CAMPANIA: Il Vesuvio come contenitore di rifiuti
Una storia vera, nonostante le apparenze ...
La storia che vorrei raccontare riguarda non una città, ma un territorio. Il luogo è Terzigno, piccolo comune in provincia di Napoli, coinvolto, come tutta la Campania in quella storia di malaffare chiamata "emergenza rifiuti", che dovrebbe chiamarsi invece "crisi rifiuti" o "affaire rifiuti". Che c'entra Terzigno ? ...

Terzigno, 23 kmq. di cui soltanto un terzo occupato da costruzioni, ha buona parte del territorio comunale che ricade nel Parco Nazionale del Vesuvio. Quest'ultimo non serve che vi spieghi cos'è. Bene, un'oasi felice si potrebbe pensare.

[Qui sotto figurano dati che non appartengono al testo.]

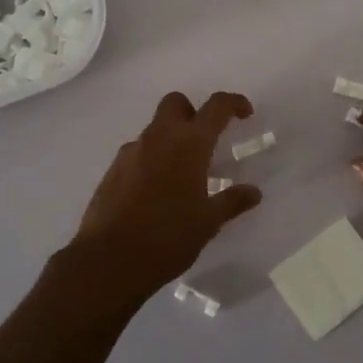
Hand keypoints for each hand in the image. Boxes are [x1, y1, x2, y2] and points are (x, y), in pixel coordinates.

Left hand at [62, 91, 262, 307]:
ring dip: (170, 139)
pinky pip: (137, 152)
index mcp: (189, 144)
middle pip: (176, 103)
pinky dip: (151, 160)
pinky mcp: (112, 170)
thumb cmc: (168, 237)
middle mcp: (159, 138)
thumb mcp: (208, 222)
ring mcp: (131, 152)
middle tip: (205, 140)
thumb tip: (253, 192)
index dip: (233, 103)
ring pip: (154, 129)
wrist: (109, 260)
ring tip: (181, 175)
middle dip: (193, 112)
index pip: (216, 106)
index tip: (245, 113)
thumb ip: (232, 202)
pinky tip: (156, 191)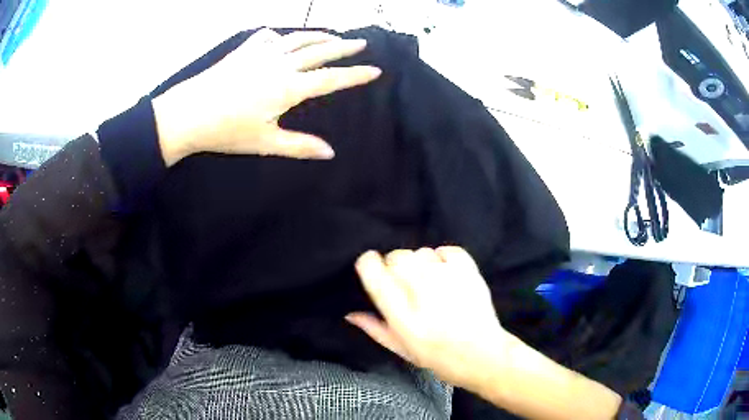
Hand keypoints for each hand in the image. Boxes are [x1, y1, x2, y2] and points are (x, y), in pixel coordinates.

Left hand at [152, 28, 381, 165]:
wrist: (188, 113)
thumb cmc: (226, 131)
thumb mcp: (265, 143)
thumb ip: (299, 146)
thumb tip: (330, 153)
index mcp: (288, 88)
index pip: (330, 79)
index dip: (354, 75)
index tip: (375, 70)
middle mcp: (280, 65)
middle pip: (319, 51)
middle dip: (344, 47)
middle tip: (361, 42)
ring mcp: (261, 54)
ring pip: (298, 39)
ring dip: (318, 36)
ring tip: (333, 35)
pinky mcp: (244, 51)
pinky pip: (268, 37)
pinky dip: (280, 36)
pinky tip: (281, 38)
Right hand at [347, 247, 508, 389]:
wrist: (482, 355)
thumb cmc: (437, 356)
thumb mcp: (400, 349)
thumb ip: (374, 328)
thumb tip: (349, 312)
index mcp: (400, 313)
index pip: (373, 269)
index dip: (369, 264)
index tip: (373, 270)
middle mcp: (421, 290)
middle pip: (397, 256)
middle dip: (395, 267)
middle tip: (406, 285)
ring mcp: (447, 277)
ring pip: (420, 252)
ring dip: (420, 264)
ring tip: (429, 283)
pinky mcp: (468, 271)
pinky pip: (446, 249)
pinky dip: (442, 258)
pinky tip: (445, 274)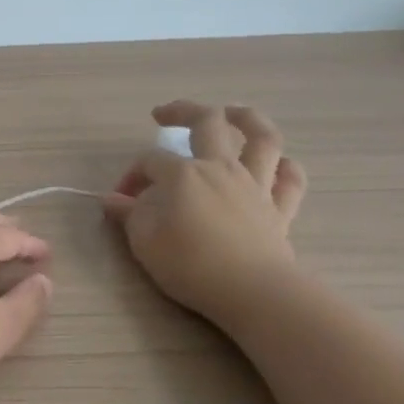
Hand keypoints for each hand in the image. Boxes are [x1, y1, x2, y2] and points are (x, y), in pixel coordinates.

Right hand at [104, 103, 307, 323]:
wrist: (252, 292)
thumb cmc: (190, 265)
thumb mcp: (144, 242)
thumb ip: (130, 215)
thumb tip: (113, 200)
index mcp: (184, 174)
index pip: (150, 161)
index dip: (132, 175)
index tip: (121, 201)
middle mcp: (221, 168)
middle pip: (207, 123)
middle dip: (182, 111)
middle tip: (163, 114)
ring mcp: (256, 186)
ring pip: (262, 138)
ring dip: (247, 119)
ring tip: (232, 113)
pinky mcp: (280, 210)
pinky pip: (290, 180)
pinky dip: (286, 167)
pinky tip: (277, 165)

Ma nell'estate del 2007 il capo della Protezione Civile Nazionale con il governo in carica di allora pensò di utilizzare le cave dismesse del Vesuvio come contenitori per i rifiuti. 
"Elementare" avrebbe detto Holmes. Purtroppo in passato le cave erano già state utilizzate come contenitori di rifiuti. Vi furono molte proteste.

Cambiò il governo. Pensate che quel proposito scellerato sia rientrato?

Macchè. Il proposito andò avanti. Ma questa volta il sindaco di Terzigno era totalmente favorevole alla discarica, nonostante una delibera del consiglio comunale avesse all'unanimità detto di no allo sversatoio. Continuarono le proteste, ma la discarica si fece, con la militarizzazione del sito, la cementificazione del Parco con la costruzione degli impianti che connettono ad una discarica.

Ora abbiamo uno sversatoio autorizzato per legge in un Parco Nazionale, con un impianto militarizzato, dove ... 
Ma forse vi sto annoiando. Mi rendo conto che la storia raccontata sembra assurda, che più assurda non si può.
Invece è la verità.
Vi invito a guardare - se volete - il blog che racconta di questo: Vesuvio e Nuvole - http://blog.libero.it/sottoilVesuvio, dove troverete alcune notizie.
Faccio parte di un comitato che dal 2007 si sta opponendo ad una simile assurdità. Abbiamo costituito una "rete" di associazioni e comitati di alcuni comuni vicini, interessati dallo stesso problema.